What is needed: According to the orientation advice, what has the writer noticed about team members who have an orientation buddy?

Supplied passage:
<<<<

4) If you need days off, you should have disclosed that in the interview. Your training schedule took a while to write pairing you with the right trainer so don't expect us to just give you the days you want to work.

5) Do not forget your documents, one from column A OR one each from B and C. Stores are supposed to send you home if you don't bring them, I let one guy go thru orientation without his documents. He said he would bring them back that evening, he showed up with them a week later, I had terminated him by then.

*Once you've started orientation*

6) Ask lots of questions, I want you to be successful. I am not annoyed by questions, I would rather you not eff up and be out of a job. That's a waste of my time.

7) It's a lot of information (some unnecessary) but do take orientation seriously. I can't count the times people get fired and say "I didn't know about that policy." Probably because you weren't paying attention.

8) Find an orientation buddy. It's good to have a new team member who you can check in on/have them check on you. I notice team members who have a buddy stay with the company longer and are generally more successful.

9) When our ETL AP/APTL/ APS comes into orientation take note of his face. Now don't be an idiot on the floor and say hi to her/him. They're undercover so don't speak to them unless they speak to you when they are plainclothes.

>>>>

Source data:

<<<<

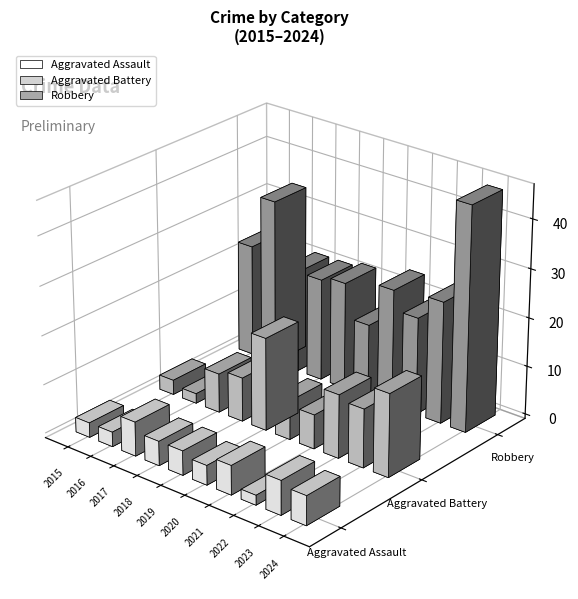

Rank the series at 2022 from highest to lowest value.

Robbery, Aggravated Battery, Aggravated Assault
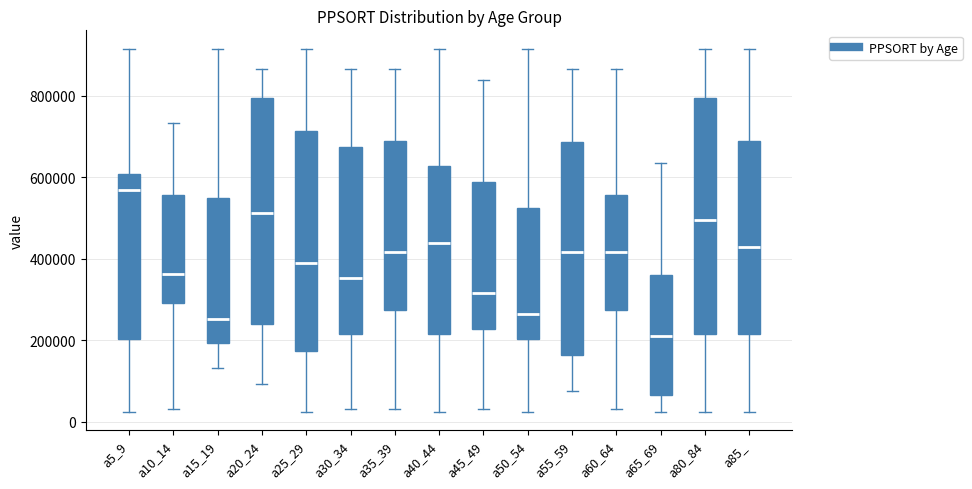

Reading left to right, transcribe this box plot: for each box, give where its median line is, the range the box spans, and where its two whiskers end, as read against the y-axis. The values are not printed on the chart, so give them approximately, as read against the axis.

a5_9: median 560000, box 200000 to 600000, whiskers 20000 to 920000
a10_14: median 360000, box 300000 to 560000, whiskers 40000 to 740000
a15_19: median 260000, box 200000 to 540000, whiskers 140000 to 920000
a20_24: median 520000, box 240000 to 800000, whiskers 100000 to 860000
a25_29: median 380000, box 180000 to 720000, whiskers 20000 to 920000
a30_34: median 360000, box 220000 to 680000, whiskers 40000 to 860000
a35_39: median 420000, box 280000 to 680000, whiskers 40000 to 860000
a40_44: median 440000, box 220000 to 620000, whiskers 20000 to 920000
a45_49: median 320000, box 220000 to 580000, whiskers 40000 to 840000
a50_54: median 260000, box 200000 to 520000, whiskers 20000 to 920000
a55_59: median 420000, box 160000 to 680000, whiskers 80000 to 860000
a60_64: median 420000, box 280000 to 560000, whiskers 40000 to 860000
a65_69: median 200000, box 60000 to 360000, whiskers 20000 to 640000
a80_84: median 500000, box 220000 to 800000, whiskers 20000 to 920000
a85_: median 440000, box 220000 to 680000, whiskers 20000 to 920000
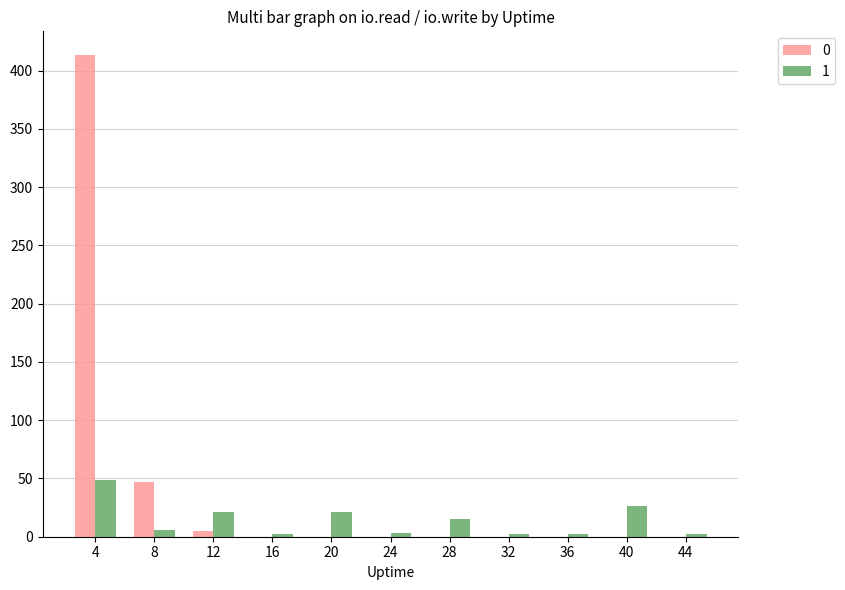

What is the total value across all series at 40?

26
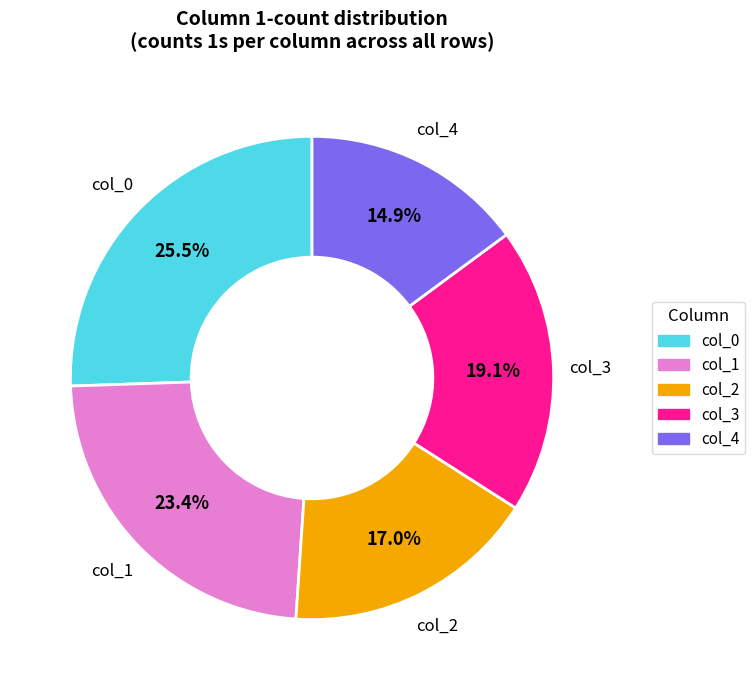

Which has a higher value, col_1 or col_2?

col_1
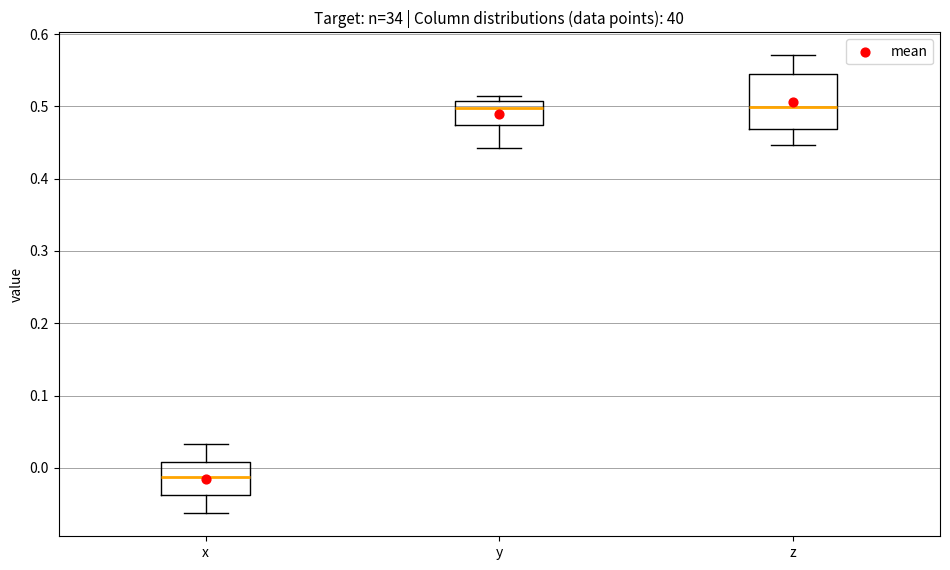

Reading left to right, read every box against the y-axis: the position of its median line, the range the box covers, and the ends of its whiskers. The values are not printed on the chart, so give them approximately, as read against the axis.

x: median -0.01, box -0.04 to 0.01, whiskers -0.06 to 0.03
y: median 0.50, box 0.47 to 0.51, whiskers 0.44 to 0.51 (just above the box's upper edge)
z: median 0.50, box 0.47 to 0.54, whiskers 0.45 to 0.57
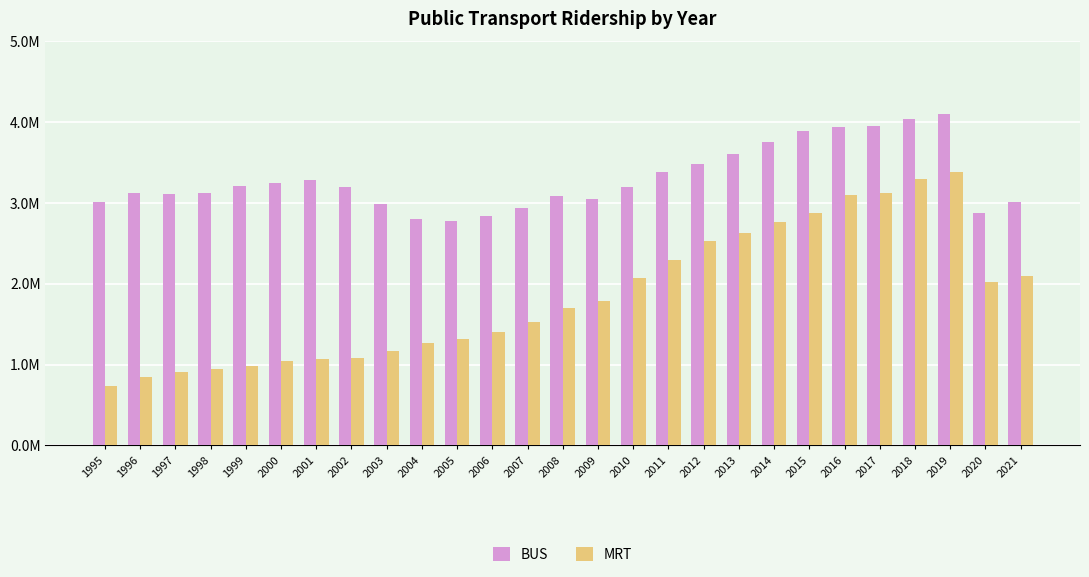

The value of MRT at 2010 is 2069000. True or false?

True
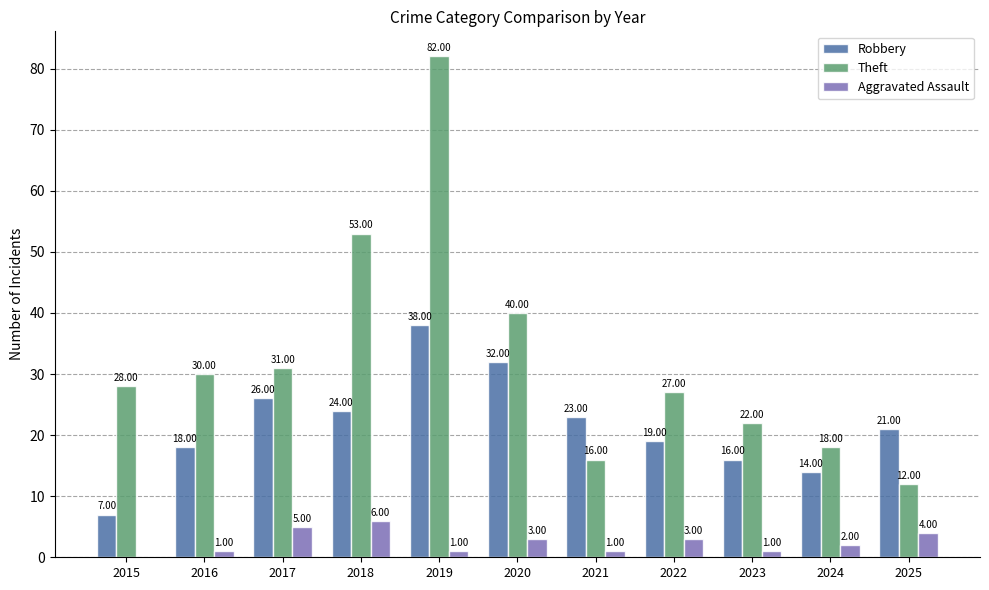

What is the sum of all Aggravated Assault values?

27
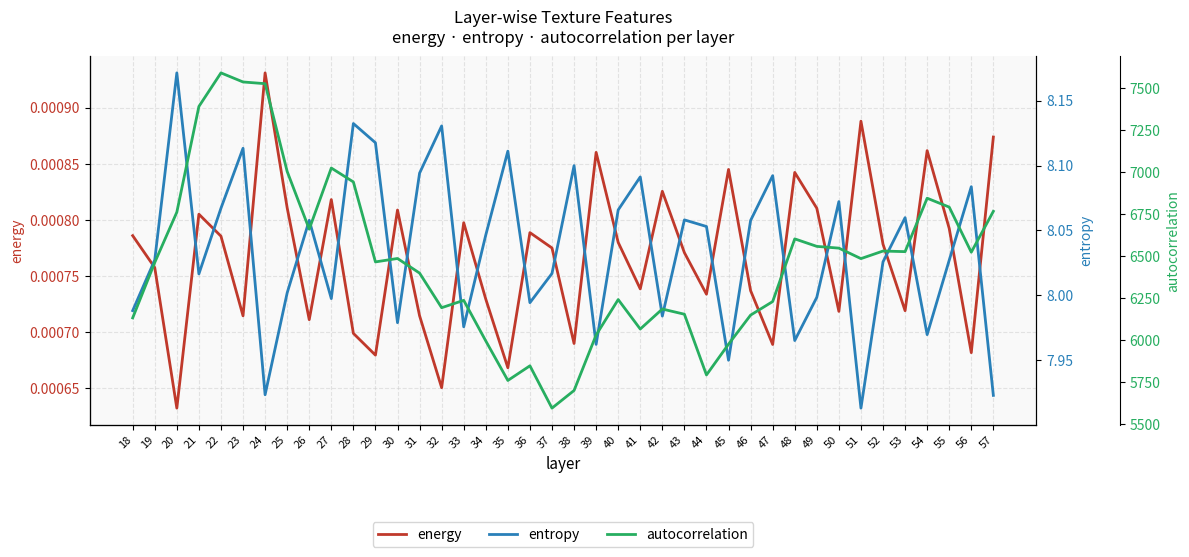

Rank the series at 34 from lowest to highest value.

energy, entropy, autocorrelation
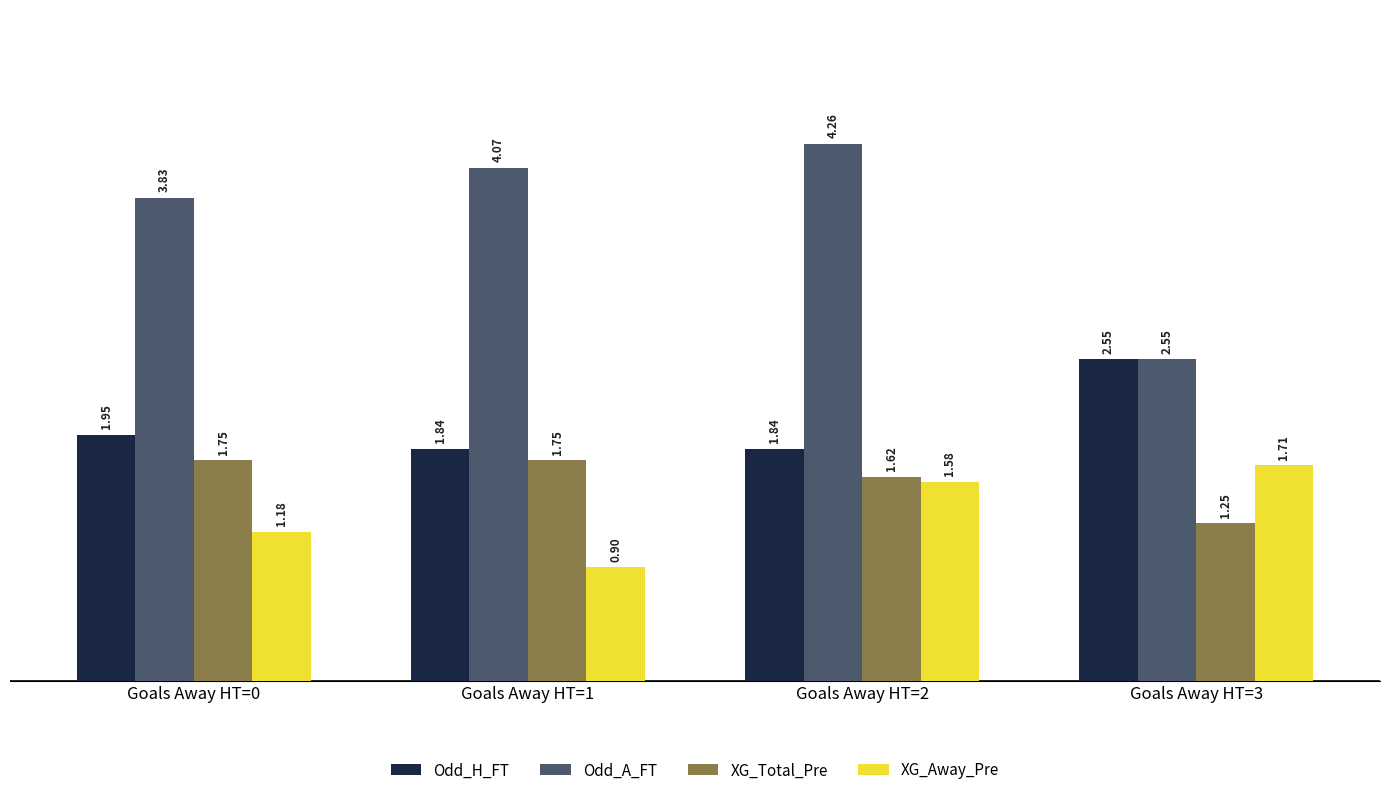

Which series has the widest spread of values?

Odd_A_FT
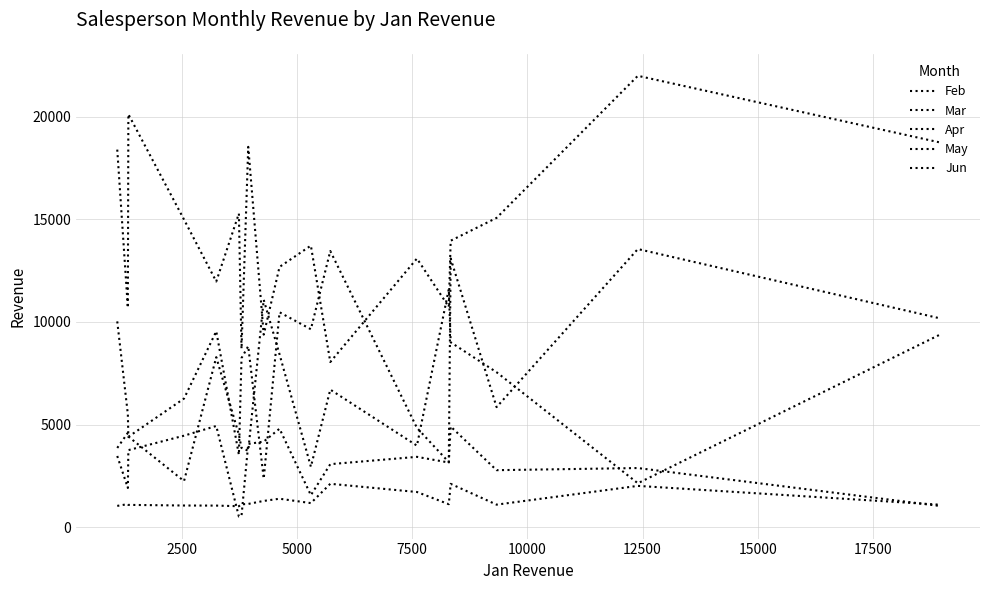

Which series has the widest spread of values?

Jun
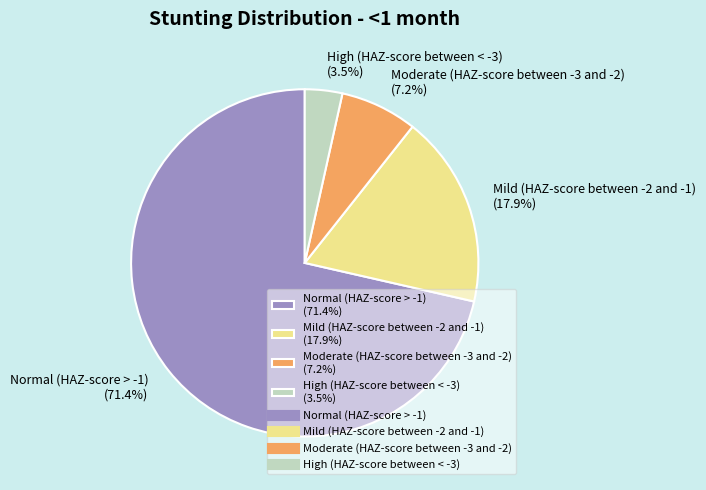

What percentage is the Normal (HAZ-score > -1) slice, to the nearest percent?

71%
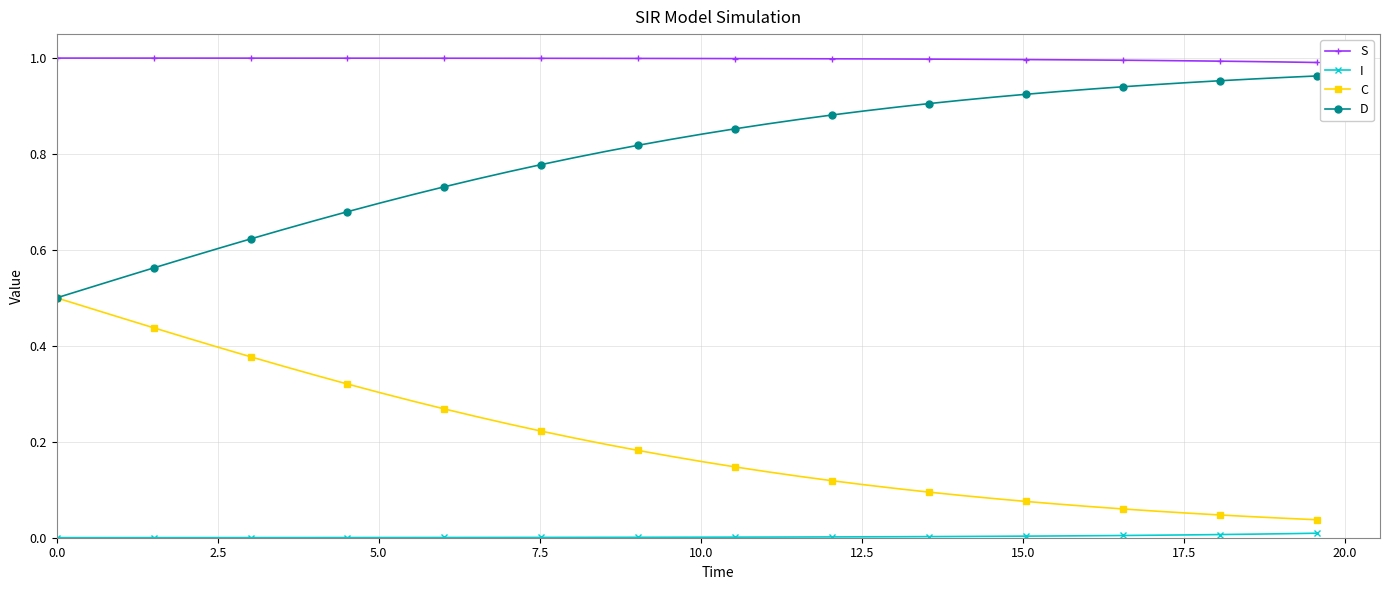

True or false: D and S intersect in this chart.

False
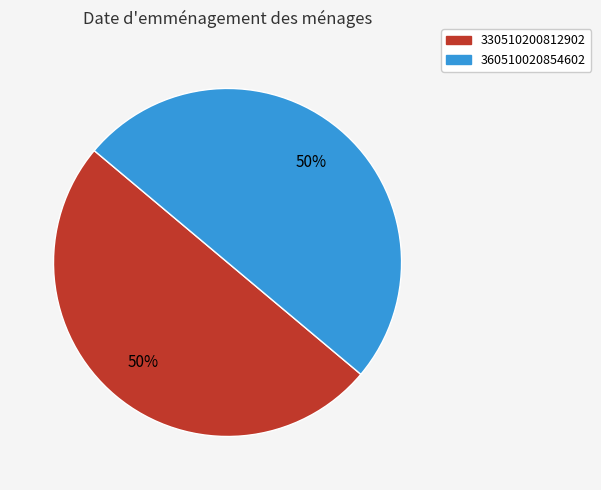

To the nearest percent, what portion does 330510200812902 represent?

50%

>>>>

Completed exercise: They stay with the company longer and are generally more successful.